[TASK BRIEF]
Of the entries that follow, how many lines hold the string "under"? Write the number and nothing more.
- Opening Delimiter -
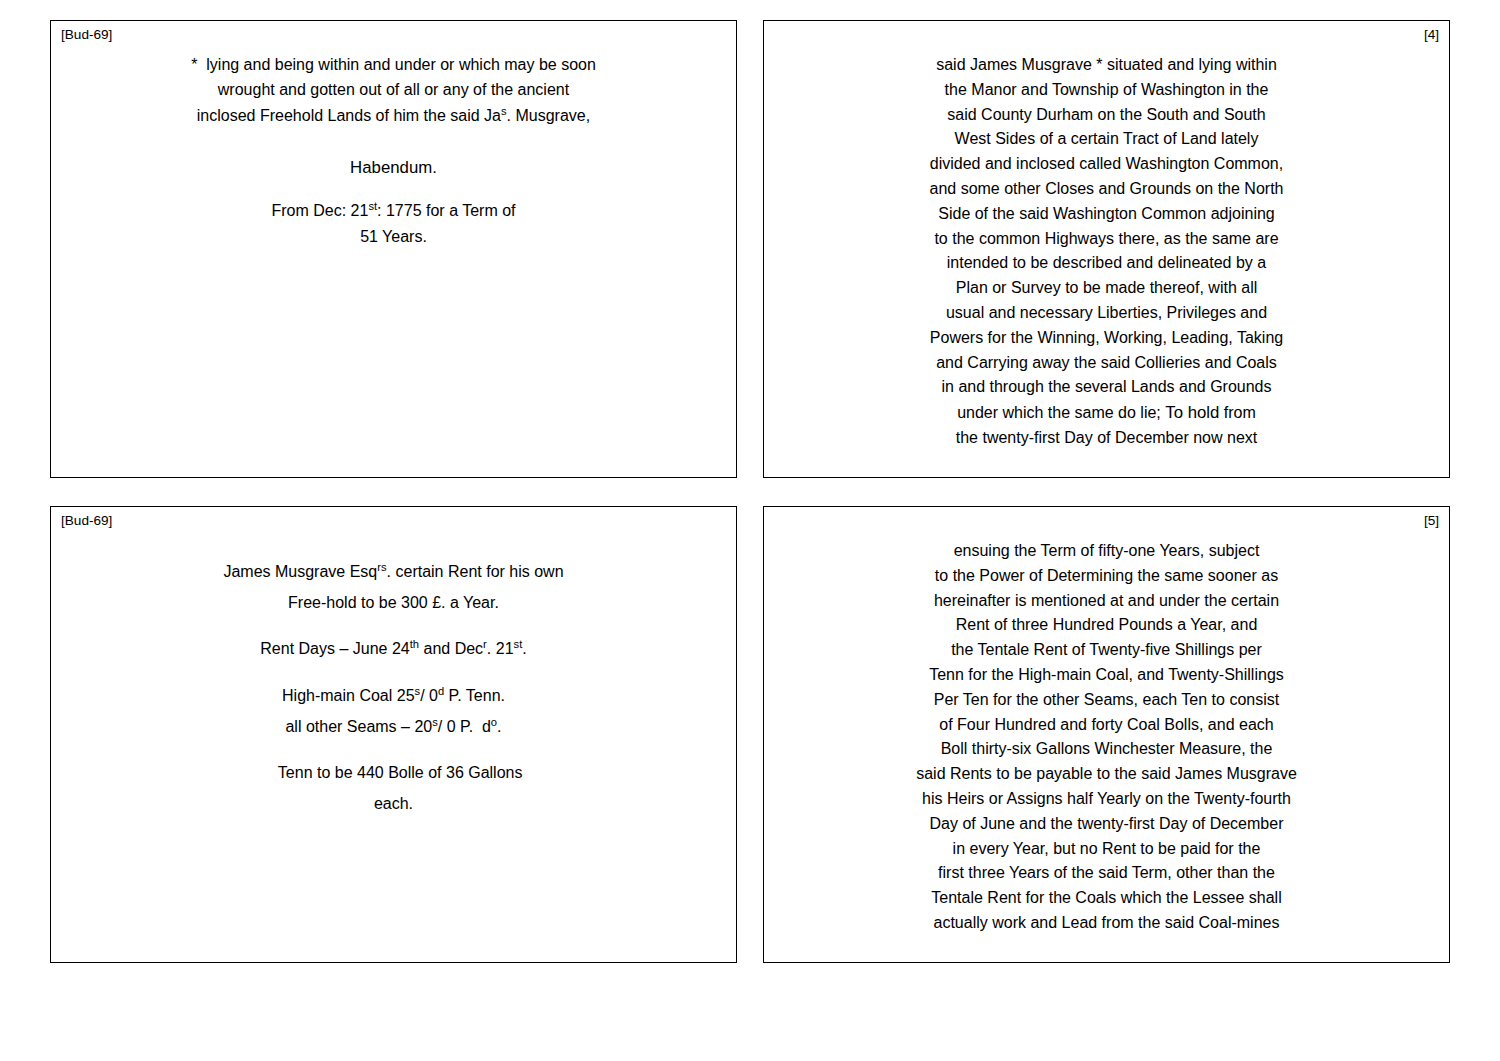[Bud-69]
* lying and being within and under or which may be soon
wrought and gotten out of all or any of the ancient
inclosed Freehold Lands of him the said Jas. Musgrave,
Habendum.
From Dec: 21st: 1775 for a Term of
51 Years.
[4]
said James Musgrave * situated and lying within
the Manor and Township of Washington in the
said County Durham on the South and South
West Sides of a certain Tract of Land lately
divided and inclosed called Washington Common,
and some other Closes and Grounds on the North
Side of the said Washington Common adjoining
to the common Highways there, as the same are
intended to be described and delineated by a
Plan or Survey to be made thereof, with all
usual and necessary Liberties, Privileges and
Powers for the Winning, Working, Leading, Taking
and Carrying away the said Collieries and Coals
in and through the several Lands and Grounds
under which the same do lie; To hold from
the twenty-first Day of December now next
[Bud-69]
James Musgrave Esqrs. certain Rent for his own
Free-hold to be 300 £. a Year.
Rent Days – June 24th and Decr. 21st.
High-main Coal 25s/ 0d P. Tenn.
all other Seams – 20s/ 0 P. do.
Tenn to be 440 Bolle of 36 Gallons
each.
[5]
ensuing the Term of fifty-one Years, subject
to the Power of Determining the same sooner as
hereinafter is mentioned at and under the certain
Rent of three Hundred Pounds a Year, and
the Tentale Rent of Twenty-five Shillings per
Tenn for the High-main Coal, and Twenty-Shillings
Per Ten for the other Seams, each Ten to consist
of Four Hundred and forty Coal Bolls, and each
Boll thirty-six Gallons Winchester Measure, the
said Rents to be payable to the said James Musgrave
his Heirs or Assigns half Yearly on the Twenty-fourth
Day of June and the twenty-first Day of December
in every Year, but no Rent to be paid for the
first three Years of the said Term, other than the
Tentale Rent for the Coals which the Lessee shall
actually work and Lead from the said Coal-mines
- Closing Delimiter -
[WRITTEN SOLUTION]
3